## TASK DETAILS:
Sift the listing for lines that hold the string "converted" and pull them out.

## RECORDED DATA:
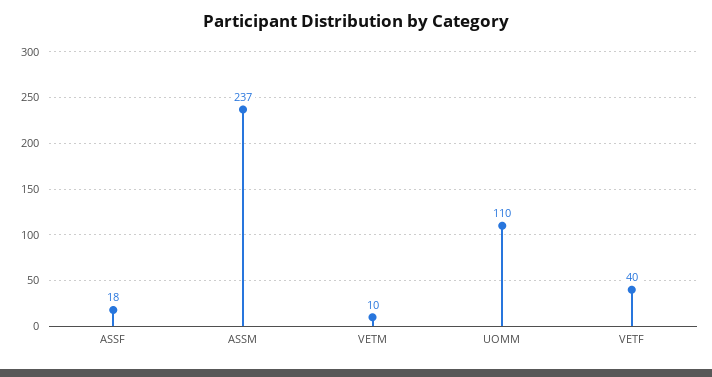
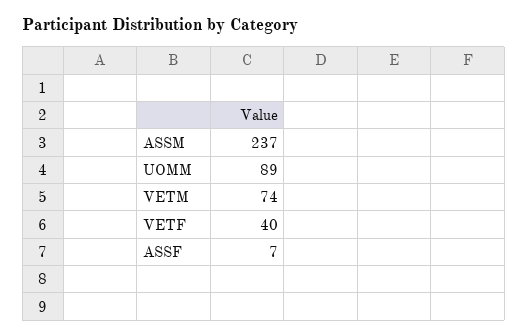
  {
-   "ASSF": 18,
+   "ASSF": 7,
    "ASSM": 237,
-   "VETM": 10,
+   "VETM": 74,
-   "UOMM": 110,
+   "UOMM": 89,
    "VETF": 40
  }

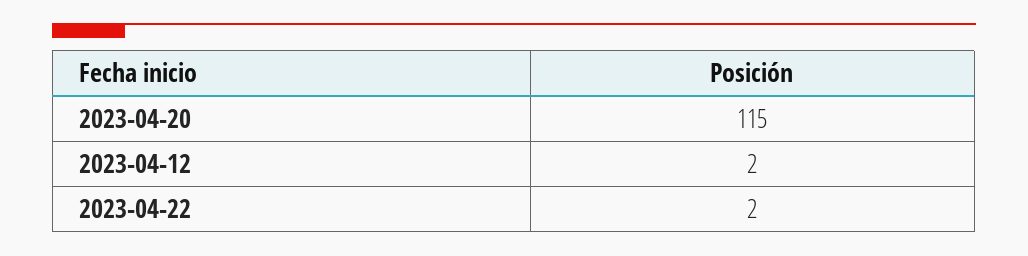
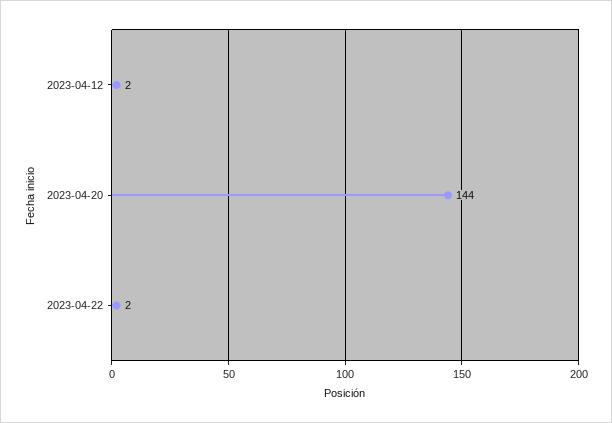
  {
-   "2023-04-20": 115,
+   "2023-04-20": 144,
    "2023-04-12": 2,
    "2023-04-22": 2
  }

* * *

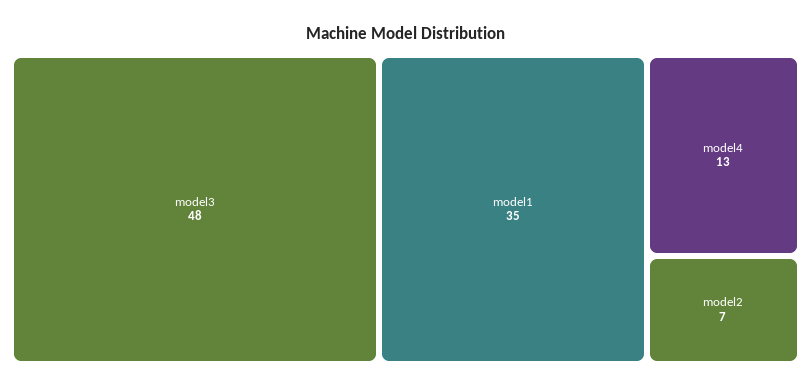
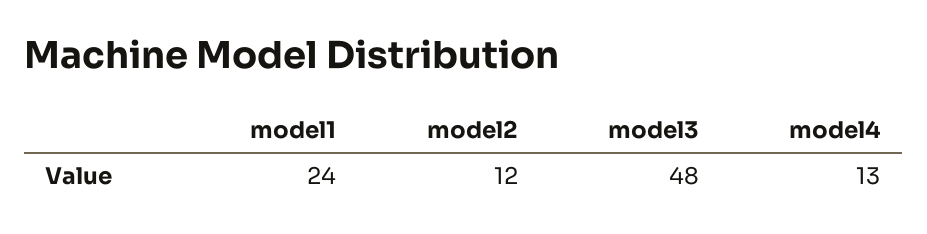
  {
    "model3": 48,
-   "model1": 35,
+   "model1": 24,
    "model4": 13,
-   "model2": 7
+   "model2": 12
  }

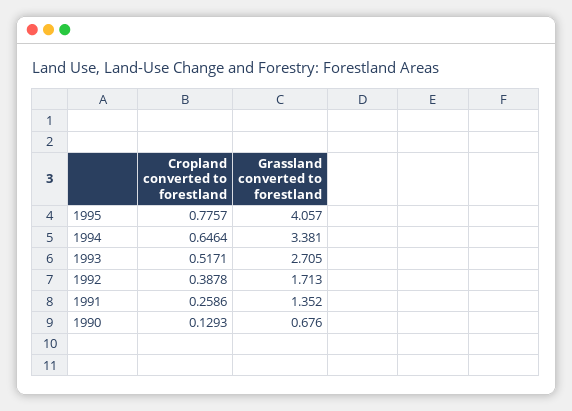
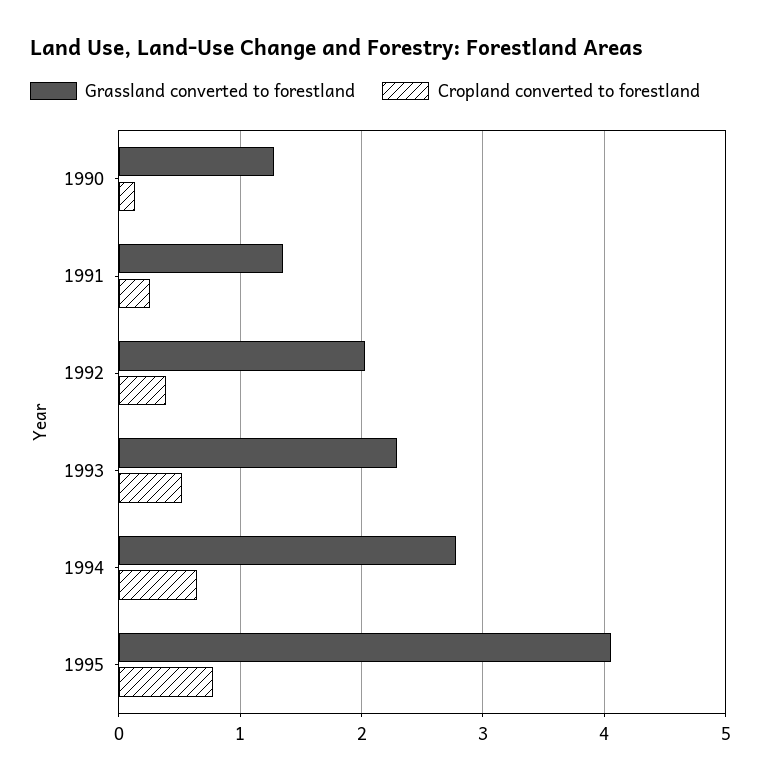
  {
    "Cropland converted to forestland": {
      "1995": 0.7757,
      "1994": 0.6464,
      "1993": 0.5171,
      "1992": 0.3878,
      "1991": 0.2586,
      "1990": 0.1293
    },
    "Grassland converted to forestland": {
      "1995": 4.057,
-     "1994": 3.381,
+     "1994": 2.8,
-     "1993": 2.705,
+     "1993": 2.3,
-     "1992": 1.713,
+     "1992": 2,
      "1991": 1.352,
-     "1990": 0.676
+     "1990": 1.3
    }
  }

--

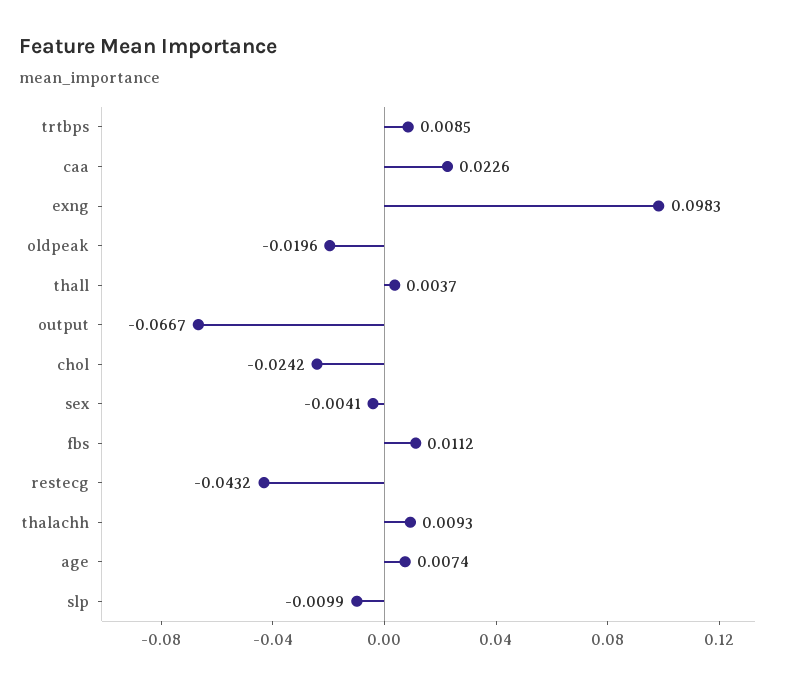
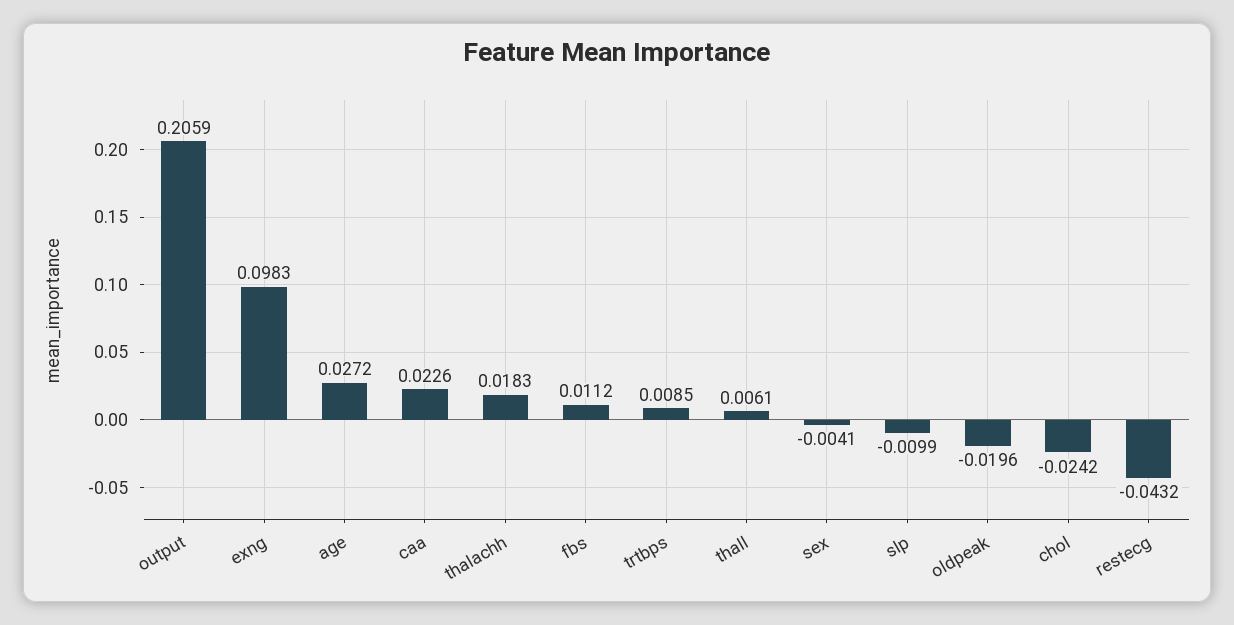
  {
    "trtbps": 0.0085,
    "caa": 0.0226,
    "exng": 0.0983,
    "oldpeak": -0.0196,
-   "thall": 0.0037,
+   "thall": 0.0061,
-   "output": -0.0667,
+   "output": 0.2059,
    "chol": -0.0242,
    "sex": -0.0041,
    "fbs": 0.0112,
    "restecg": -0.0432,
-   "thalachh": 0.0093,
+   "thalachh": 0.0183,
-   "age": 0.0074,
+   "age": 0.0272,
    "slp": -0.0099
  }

## REPLY:
    "Cropland converted to forestland": {
    "Grassland converted to forestland": {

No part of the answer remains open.